= Qamar-ul-Zaman Faridi Chishti =

Pakistani Sufi saint (1940–2011)

Baba Qamar U Zaman Faridi Chishti, more commonly known as Sarkar Baba Qamar U Zaman (1940–2011) was a Muslim Saint from the Chishti Order. He was a devoutly religious Sufi, founder and architect of the Chishti Zamani Order. He taught thousands of people across Pakistan and abroad about Islam. The Chisti Order emphasizes "love all and hate none".

He was born on May 30, 1940, in Burj Kalan near Kasoor. His father was a doctor. When he was eight months old, his father died. His mother was a pious and courageous women, she faced all the brunt to bring him up. He studied up to middle school level. Later on joined Education Department and served as a teacher until his retirement in 1993.

== Chishti Doctrine ==
Baba Qamar U Zaman was a murid (disciple) of Baba Farid Ganjshakar, and received all his training on Sufism and Villayat from him, directly through Kashf. After his initial years in Rinala (Okara District), he moved to Raiwind.

=== Zamani Order ===
He stated during his last sermon that a Chishti suborder shall start after him and appointed his youngest son, Fakhar u Zaman Chishti Zamani, as his successor.

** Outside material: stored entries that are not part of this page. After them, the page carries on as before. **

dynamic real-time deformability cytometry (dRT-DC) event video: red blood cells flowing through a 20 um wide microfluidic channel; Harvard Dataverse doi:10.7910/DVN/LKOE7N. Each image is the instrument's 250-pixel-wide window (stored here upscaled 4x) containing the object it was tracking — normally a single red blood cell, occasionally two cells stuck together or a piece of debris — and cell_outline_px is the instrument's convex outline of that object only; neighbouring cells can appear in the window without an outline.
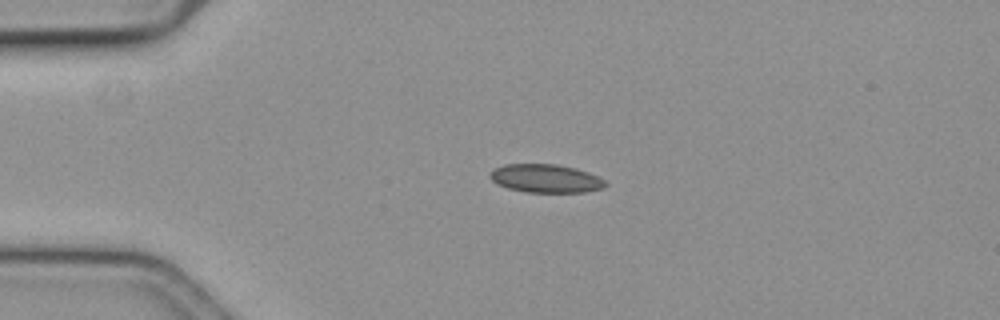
{"species": "common noctule bat (a hibernating species)", "species_latin": "Nyctalus noctula", "temperature_condition": "cold", "stored_images_in_passage": 16, "camera_frame_rate_fps": 3000, "um_per_image_px": 0.085, "animal": {"sex": "female", "body_mass_g": 19.3, "forearm_length_mm": 54.1}, "frame": {"image": 1, "passage_image": 13, "time_ms": 4.0, "image_size_px": [1000, 320], "cell_outline_px": [[608, 184], [604, 188], [584, 192], [524, 192], [508, 188], [496, 184], [488, 176], [496, 168], [504, 164], [556, 164], [576, 168], [588, 172], [604, 180]], "centroid_in_image_um": [46.39, 15.17], "position_along_channel_um": 38.6, "area_um2": 19.07}}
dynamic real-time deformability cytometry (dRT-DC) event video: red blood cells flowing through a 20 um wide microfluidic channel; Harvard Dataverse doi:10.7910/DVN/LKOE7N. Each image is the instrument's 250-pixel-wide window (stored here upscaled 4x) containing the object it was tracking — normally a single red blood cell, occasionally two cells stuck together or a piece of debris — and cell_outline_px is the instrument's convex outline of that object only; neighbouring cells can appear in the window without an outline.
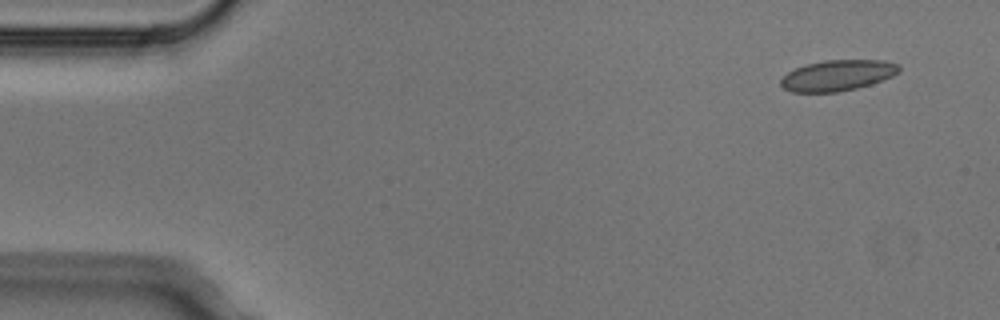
{"species": "Egyptian fruit bat (a non-hibernating species)", "species_latin": "Rousettus aegyptiacus", "temperature_condition": "cold", "stored_images_in_passage": 4, "camera_frame_rate_fps": 3000, "um_per_image_px": 0.085, "animal": {"sex": "male"}, "frame": {"image": 1, "passage_image": 1, "time_ms": 0.0, "image_size_px": [1000, 320], "cell_outline_px": [[900, 72], [892, 76], [872, 84], [856, 88], [836, 92], [792, 92], [784, 88], [780, 84], [780, 80], [788, 72], [796, 68], [808, 64], [824, 60], [884, 60], [900, 64]], "centroid_in_image_um": [71.23, 6.4], "position_along_channel_um": 13.8, "area_um2": 21.21}}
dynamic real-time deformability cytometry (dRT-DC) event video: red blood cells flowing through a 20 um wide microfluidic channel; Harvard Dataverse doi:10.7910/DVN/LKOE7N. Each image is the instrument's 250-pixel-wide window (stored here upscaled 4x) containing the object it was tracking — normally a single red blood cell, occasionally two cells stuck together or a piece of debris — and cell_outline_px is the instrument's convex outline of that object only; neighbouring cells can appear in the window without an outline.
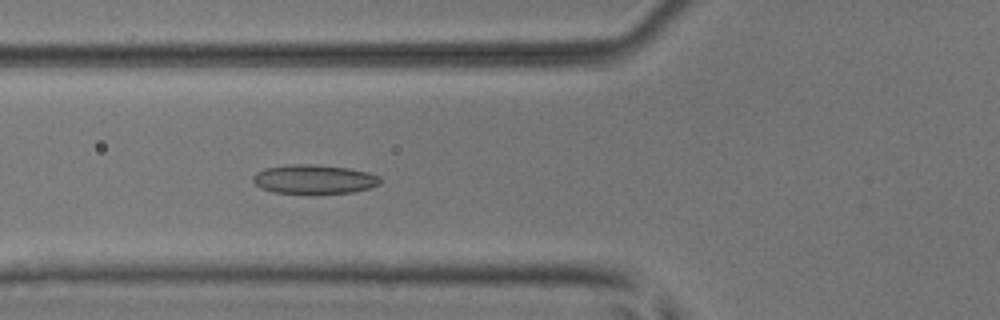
{"species": "common noctule bat (a hibernating species)", "species_latin": "Nyctalus noctula", "temperature_condition": "room temperature", "stored_images_in_passage": 52, "camera_frame_rate_fps": 3000, "um_per_image_px": 0.085, "animal": {"sex": "male", "body_mass_g": 17.9, "forearm_length_mm": 54.2}, "frame": {"image": 1, "passage_image": 20, "time_ms": 6.333, "image_size_px": [1000, 320], "cell_outline_px": [[380, 184], [368, 188], [352, 192], [276, 192], [260, 188], [252, 180], [252, 176], [256, 172], [264, 168], [288, 164], [312, 164], [348, 168], [368, 172], [380, 176]], "centroid_in_image_um": [26.67, 15.2], "position_along_channel_um": 99.1, "area_um2": 21.21}}
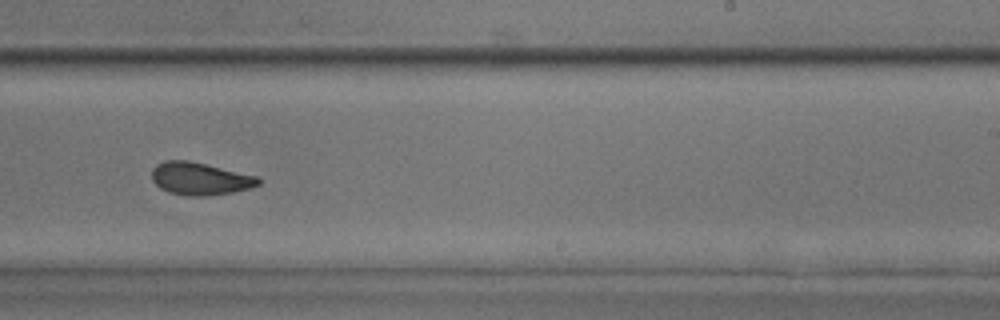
{"frame": {"image": 2, "passage_image": 33, "time_ms": 10.667, "image_size_px": [1000, 320], "cell_outline_px": [[260, 184], [248, 188], [232, 192], [204, 196], [188, 196], [168, 192], [160, 188], [152, 180], [152, 168], [156, 164], [164, 160], [188, 160], [260, 176]], "centroid_in_image_um": [16.99, 15.18], "position_along_channel_um": 272.0, "area_um2": 20.35}}
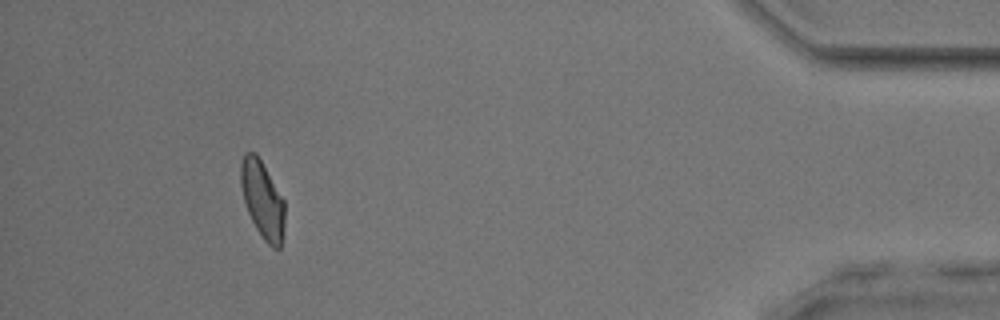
{"frame": {"image": 3, "passage_image": 48, "time_ms": 15.667, "image_size_px": [1000, 320], "cell_outline_px": [[284, 228], [280, 248], [272, 248], [264, 240], [256, 228], [248, 212], [244, 200], [240, 184], [240, 164], [244, 152], [256, 152], [284, 200]], "centroid_in_image_um": [22.3, 16.95], "position_along_channel_um": 412.9, "area_um2": 19.71}, "authors_computed_cell_mechanics": {"area_um2": 20.6057, "velocity_mm_per_s": 4.0001, "shape_relaxation_time_tau1_ms": 7.4825, "shape_relaxation_time_tau2_ms": 2.4175, "deformation_change_tau1": 0.1733, "deformation_change_tau2": 0.0875}}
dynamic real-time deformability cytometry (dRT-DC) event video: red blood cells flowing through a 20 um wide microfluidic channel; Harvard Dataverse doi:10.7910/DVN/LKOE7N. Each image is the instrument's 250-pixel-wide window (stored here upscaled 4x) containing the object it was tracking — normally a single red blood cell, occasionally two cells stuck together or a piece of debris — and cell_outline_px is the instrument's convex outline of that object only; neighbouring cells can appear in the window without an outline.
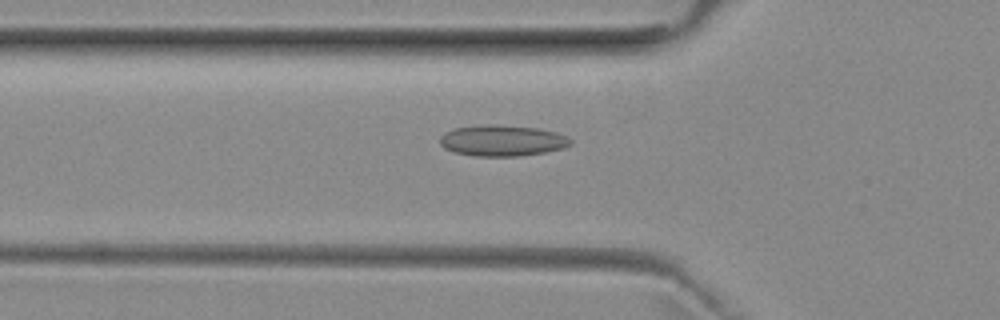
{"species": "common noctule bat (a hibernating species)", "species_latin": "Nyctalus noctula", "temperature_condition": "room temperature", "stored_images_in_passage": 41, "camera_frame_rate_fps": 3000, "um_per_image_px": 0.085, "animal": {"sex": "female", "body_mass_g": 29.2, "forearm_length_mm": 56.3}, "frame": {"image": 1, "passage_image": 7, "time_ms": 2.0, "image_size_px": [1000, 320], "cell_outline_px": [[572, 144], [564, 148], [544, 152], [520, 156], [472, 156], [456, 152], [444, 148], [440, 144], [440, 136], [444, 132], [456, 128], [488, 124], [496, 124], [540, 128], [556, 132], [568, 136], [572, 140]], "centroid_in_image_um": [42.72, 11.94], "position_along_channel_um": 83.1, "area_um2": 23.81}}
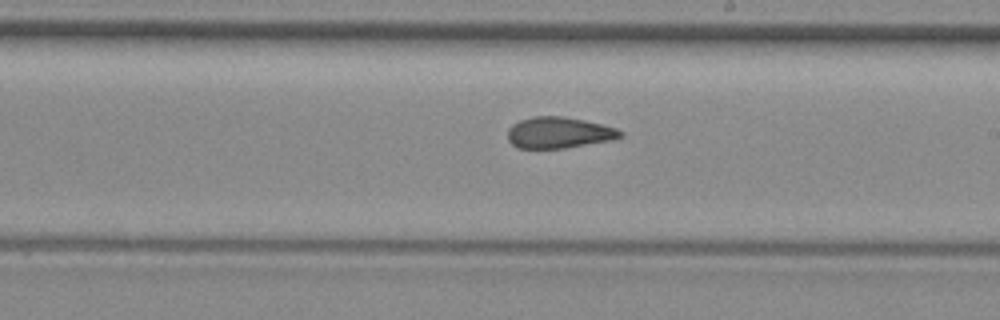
{"frame": {"image": 2, "passage_image": 19, "time_ms": 6.0, "image_size_px": [1000, 320], "cell_outline_px": [[624, 136], [612, 140], [564, 148], [516, 148], [508, 140], [508, 128], [512, 124], [520, 120], [532, 116], [564, 116], [584, 120], [616, 128], [624, 132]], "centroid_in_image_um": [47.5, 11.27], "position_along_channel_um": 241.5, "area_um2": 20.58}}
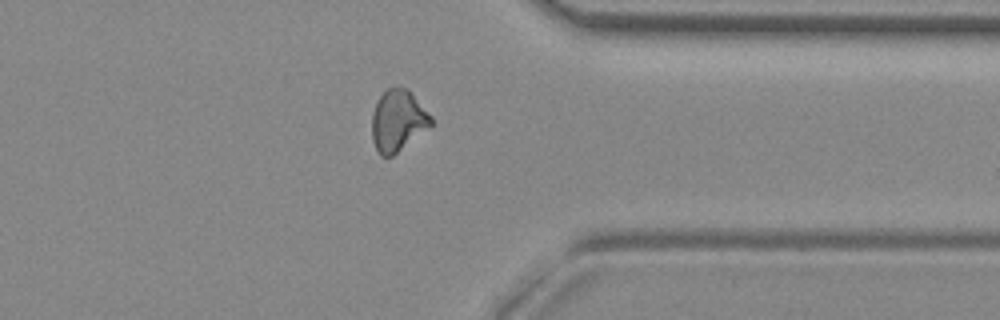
{"frame": {"image": 3, "passage_image": 30, "time_ms": 9.667, "image_size_px": [1000, 320], "cell_outline_px": [[432, 124], [392, 156], [380, 156], [372, 140], [372, 112], [380, 96], [388, 88], [408, 88], [432, 116]], "centroid_in_image_um": [33.81, 10.25], "position_along_channel_um": 377.6, "area_um2": 20.81}, "authors_computed_cell_mechanics": {"area_um2": 20.808, "velocity_mm_per_s": 3.9301, "shape_relaxation_time_tau1_ms": null, "shape_relaxation_time_tau2_ms": 2.1274, "deformation_change_tau1": null, "deformation_change_tau2": 0.0969}}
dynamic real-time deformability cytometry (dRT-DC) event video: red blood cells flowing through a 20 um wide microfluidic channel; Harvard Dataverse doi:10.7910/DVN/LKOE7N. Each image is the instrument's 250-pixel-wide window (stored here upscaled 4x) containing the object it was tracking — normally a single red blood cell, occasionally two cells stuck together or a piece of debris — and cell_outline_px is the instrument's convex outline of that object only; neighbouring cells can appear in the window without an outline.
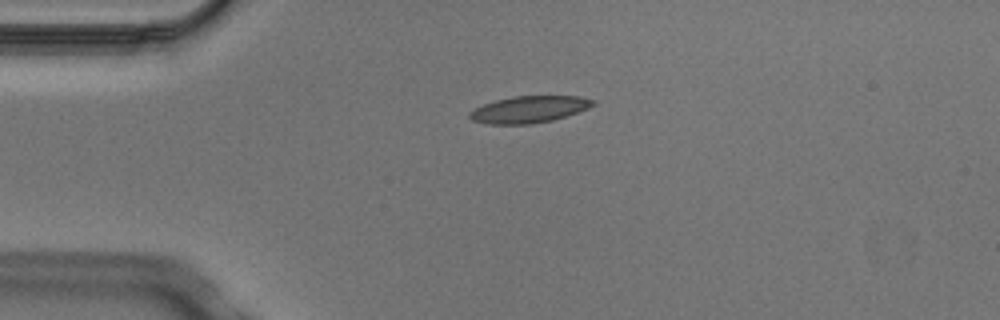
{"species": "Egyptian fruit bat (a non-hibernating species)", "species_latin": "Rousettus aegyptiacus", "temperature_condition": "cold", "stored_images_in_passage": 2, "camera_frame_rate_fps": 3000, "um_per_image_px": 0.085, "animal": {"sex": "male"}, "frame": {"image": 1, "passage_image": 1, "time_ms": 0.0, "image_size_px": [1000, 320], "cell_outline_px": [[596, 104], [588, 108], [552, 120], [532, 124], [488, 124], [472, 120], [468, 116], [468, 112], [484, 104], [496, 100], [516, 96], [580, 96], [596, 100]], "centroid_in_image_um": [44.97, 9.29], "position_along_channel_um": 40.0, "area_um2": 19.13}}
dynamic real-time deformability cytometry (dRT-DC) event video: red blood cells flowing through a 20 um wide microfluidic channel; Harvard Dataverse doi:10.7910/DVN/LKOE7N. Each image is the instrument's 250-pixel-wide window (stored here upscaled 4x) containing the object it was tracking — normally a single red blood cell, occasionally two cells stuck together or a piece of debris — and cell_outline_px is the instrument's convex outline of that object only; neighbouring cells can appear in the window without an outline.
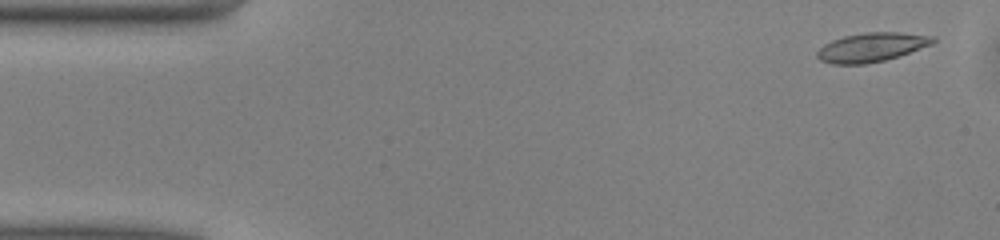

== Wisaal Anniversary and Urs ==
His wisaal date is 27th Ramadan, at 0530 hrs, dated August 28, 2011. He was 71 years of age. His wisaal anniversary (Urs) is celebrated for 2 days every year, on the 27 and 28 August at his shrine near Raiwind.

A first edition of Sarkar's Preachings and extracts from his diaries was published in 2012 as Ganjina e Sifat.